Nadya presents her Caché dress (a dress with embedded piezo transducers) and explains how the dress works. Caché consists of a website and a dress. On the Caché website visitors can click on pictures of a number of body parts; a knee, an arm or a shoulder. By clicking on one of the body parts a Bluetooth signal is send to the area of the dress that covers that certain body part and then produces a clicking sound. Nadya knows exactly when somebody is checking out her website and her photographs.
More about this dress and an interview with Nadya can be read here.
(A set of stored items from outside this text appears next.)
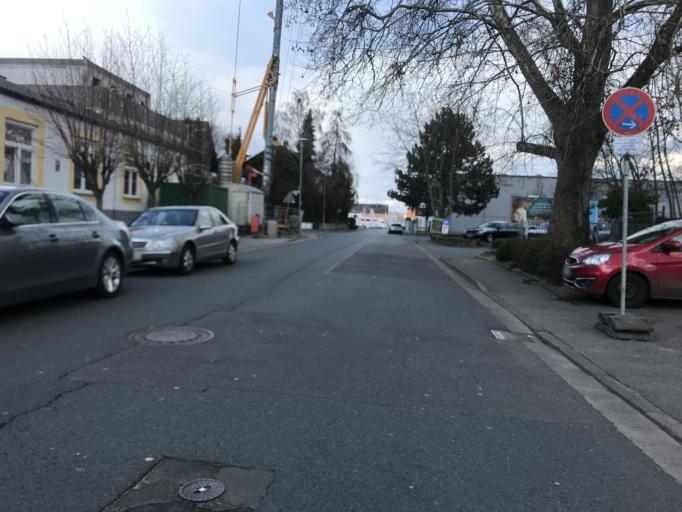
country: DE
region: Rheinland-Pfalz
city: Mainz
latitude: 49.9680
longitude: 8.2685
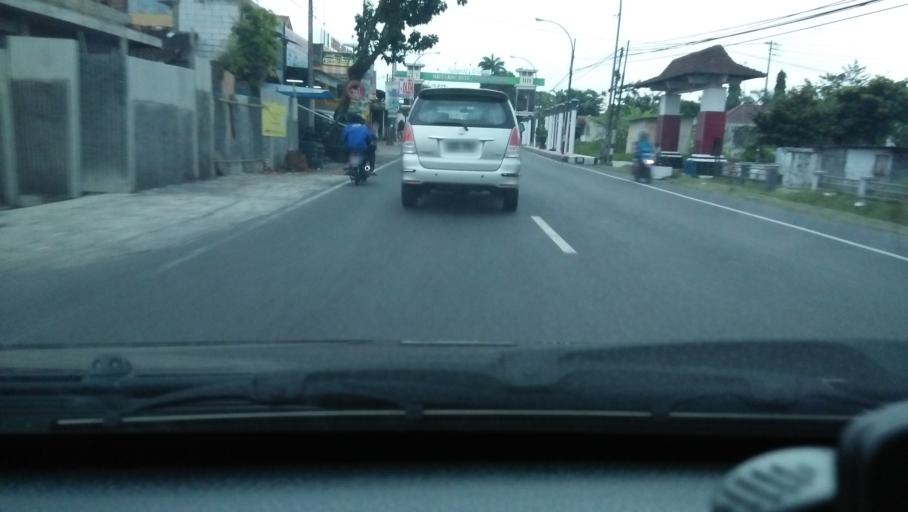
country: ID
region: Central Java
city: Magelang
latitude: -7.4336
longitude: 110.2284
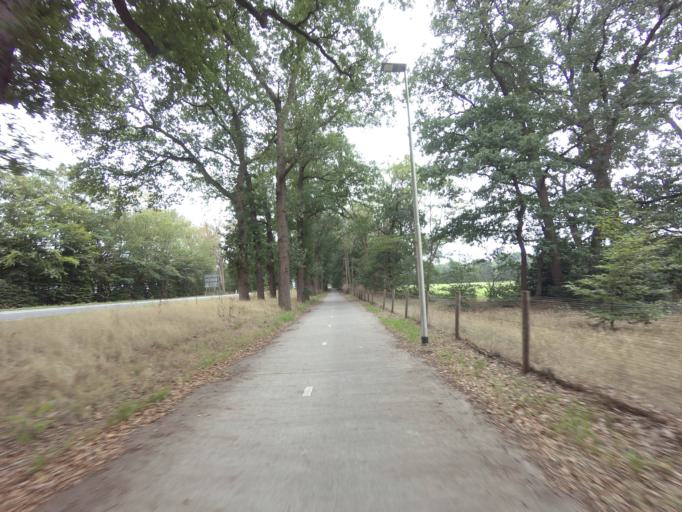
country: NL
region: North Holland
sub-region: Gemeente Wijdemeren
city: Nieuw-Loosdrecht
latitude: 52.1810
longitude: 5.1769
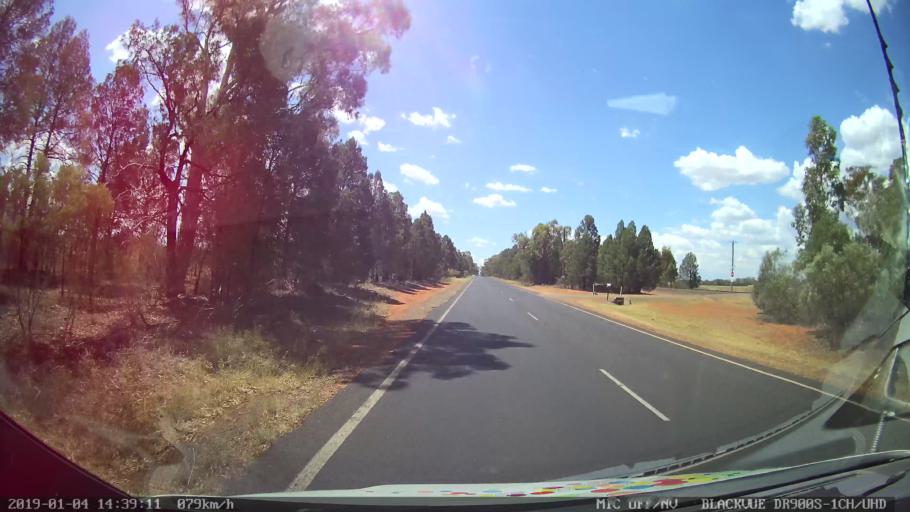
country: AU
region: New South Wales
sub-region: Dubbo Municipality
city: Dubbo
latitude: -32.1679
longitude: 148.6324
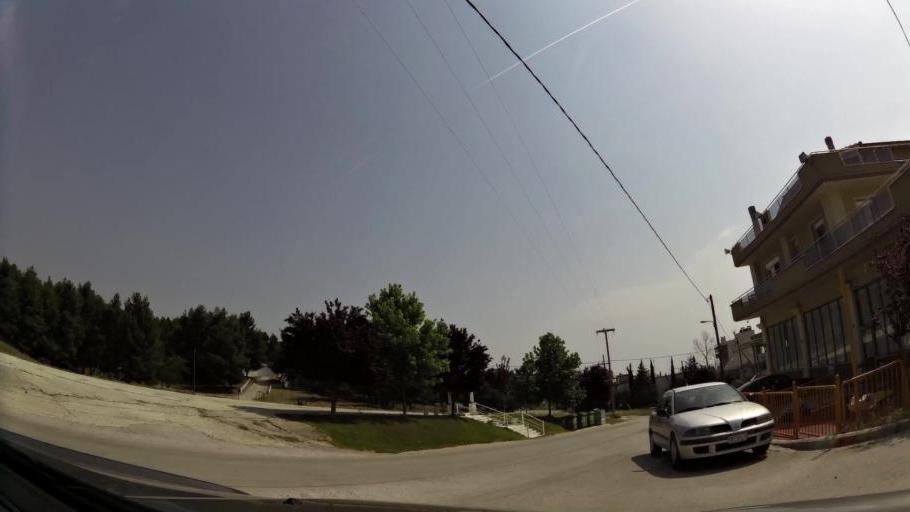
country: GR
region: Central Macedonia
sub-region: Nomos Thessalonikis
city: Efkarpia
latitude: 40.6908
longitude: 22.9566
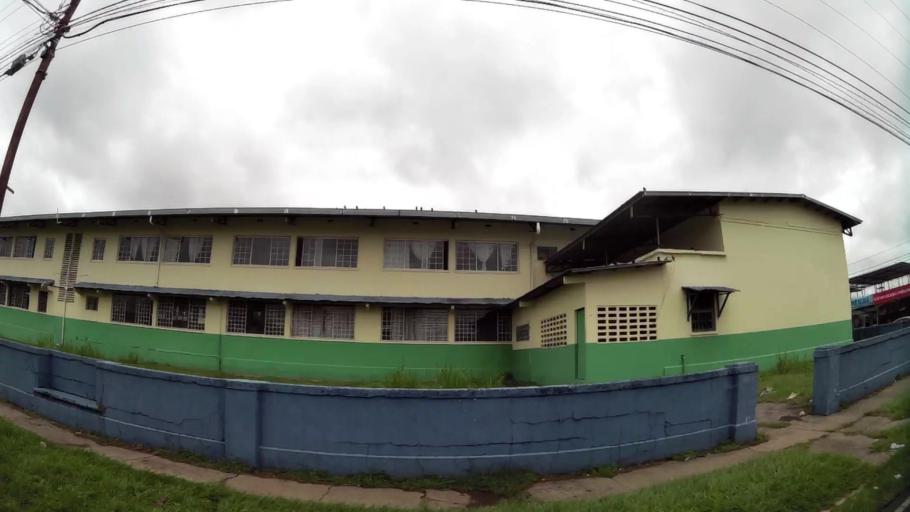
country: PA
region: Chiriqui
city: David
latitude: 8.4269
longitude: -82.4282
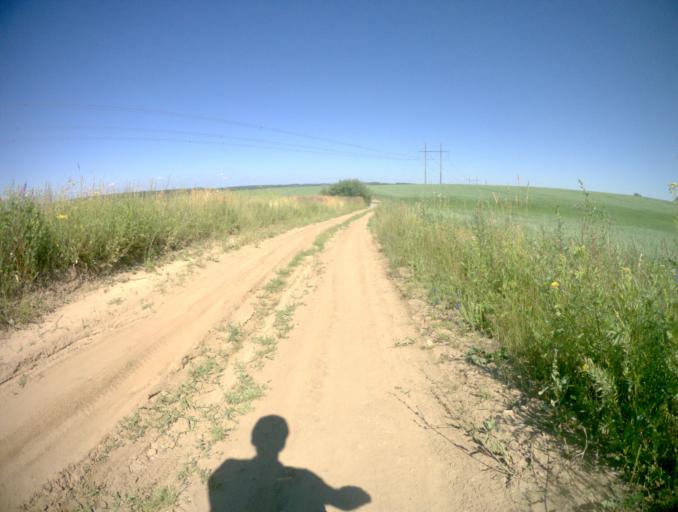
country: RU
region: Nizjnij Novgorod
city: Gorbatov
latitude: 56.0807
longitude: 43.1371
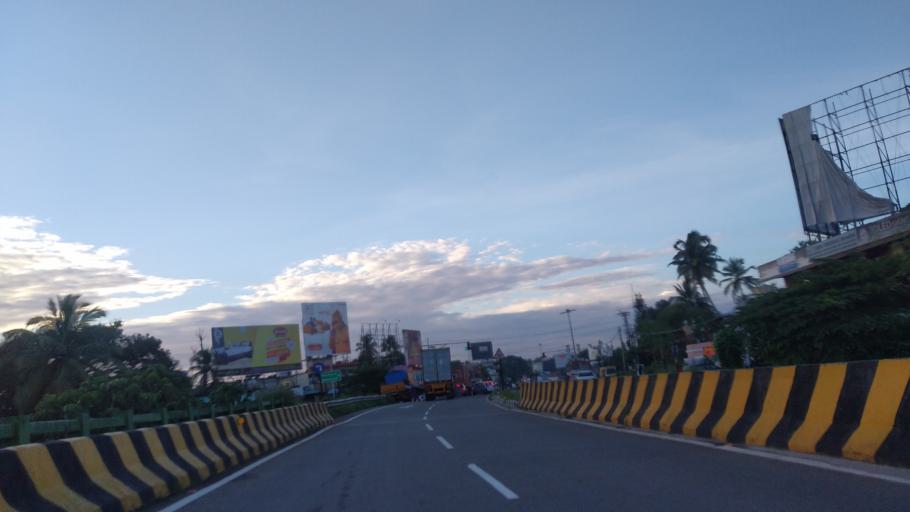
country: IN
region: Kerala
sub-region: Ernakulam
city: Elur
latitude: 10.0665
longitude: 76.3232
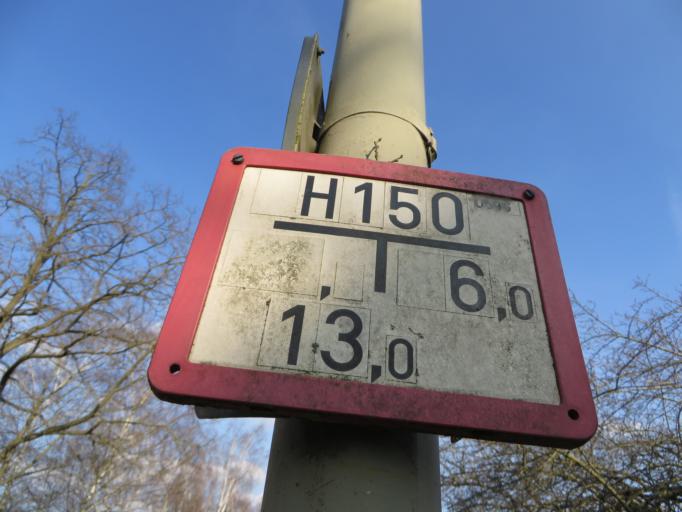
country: DE
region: North Rhine-Westphalia
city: Witten
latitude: 51.4500
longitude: 7.3495
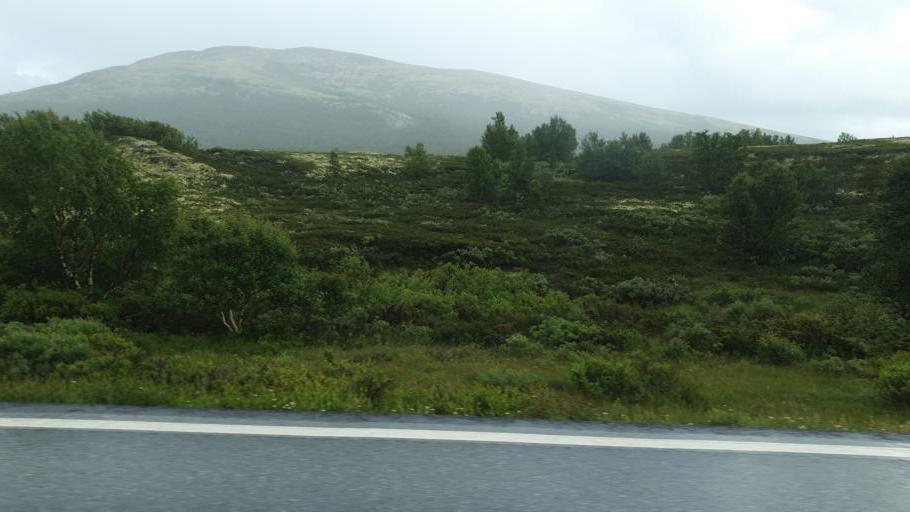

On the dress, the piezo transducers are connected to each other by laser cut Stretchy Conductive Fabric Traces. The way this dress is made is also the basic set-up of the workshops. First people solder the little SMD board, to this board they connect and solder a battery pack for AAA batteries, and the sensor they are going to use. A lot more little steps have to be taken.
After the soldering of the board (pre-programmed by Nadya) and attaching the battery pack, people receive the parts they want to use. In this case I'm at the Light workshop so people receive the LED's. They can pick a color. Then there is some explanation about the basic workings of electronic circuits and in this case of course, the LED chip: diodes, cathodes and anodes.
Everybody needs to cut 4 small pieces of conductive fabric (or 8 patches if you are going to use multiple color LED's).
The components have to be soldered on the fabric and that's a little tricky and this is what makes this workshop a bit more difficult than the sound clothing workshop we had on Saturday and Monday.
You have to make sure your patch (which is in some cases shaped as a heart or star) cannot be directly connected to the LED. So this means there has to be a little space (1.5 mm between the patches and the metal parts of the LED to make sure the electric current can run through the area properly). Basically the LED ends up on the intersection of the fabric patches.
To continue we have to put a little flux on the intersections of the fabric. Flux (in this case in a fluid form) is used to prevent the temperature from rising to quick which would burn the fabric, but it makes it also a bit harder to add the solder to the fabric. Thijs and Jeff are much needed to help people out. It's tedious work but most people succeeded fairly quickly on their own. Once everybody stuck the LED on the fabric we can start testing if it works. We give the people crocodile clips to test if the LED works. A crocodile clip is a temporary electrical connector, named for its resemblance to a crocodile's jaw.
So next is ironing the conductive fabric traces form the chip (also known as the motherboard) to the spot where the LED's are. This is much simpler and fun to do, especially if you are using the mini iron (made for patch and knitting working house mothers and grannies)... The battery pack can be hidden in a pocket or attached somewhere on the garment (and covered by a piece of regular fabric).
Then we need to make a button. The buttons consists of a piece of conductive fabric, felt in the middle and then another piece of conductive fabric. The shape can be designed the way you want, as long as it's fabric / felt / fabric it will be fine.
The final step is attaching the snap button which you can sew them on with conductive thread. Eventually these tiny little snaps will make your sensor go on or off. People look very pleased and happy after hard labor. Especially a few are very glad they were able to make their electro garment. They came in without knowing anything about soldering and electronics and they leave with their impressive and funnily annoying sound clothing, touch sensitive or blinking garment!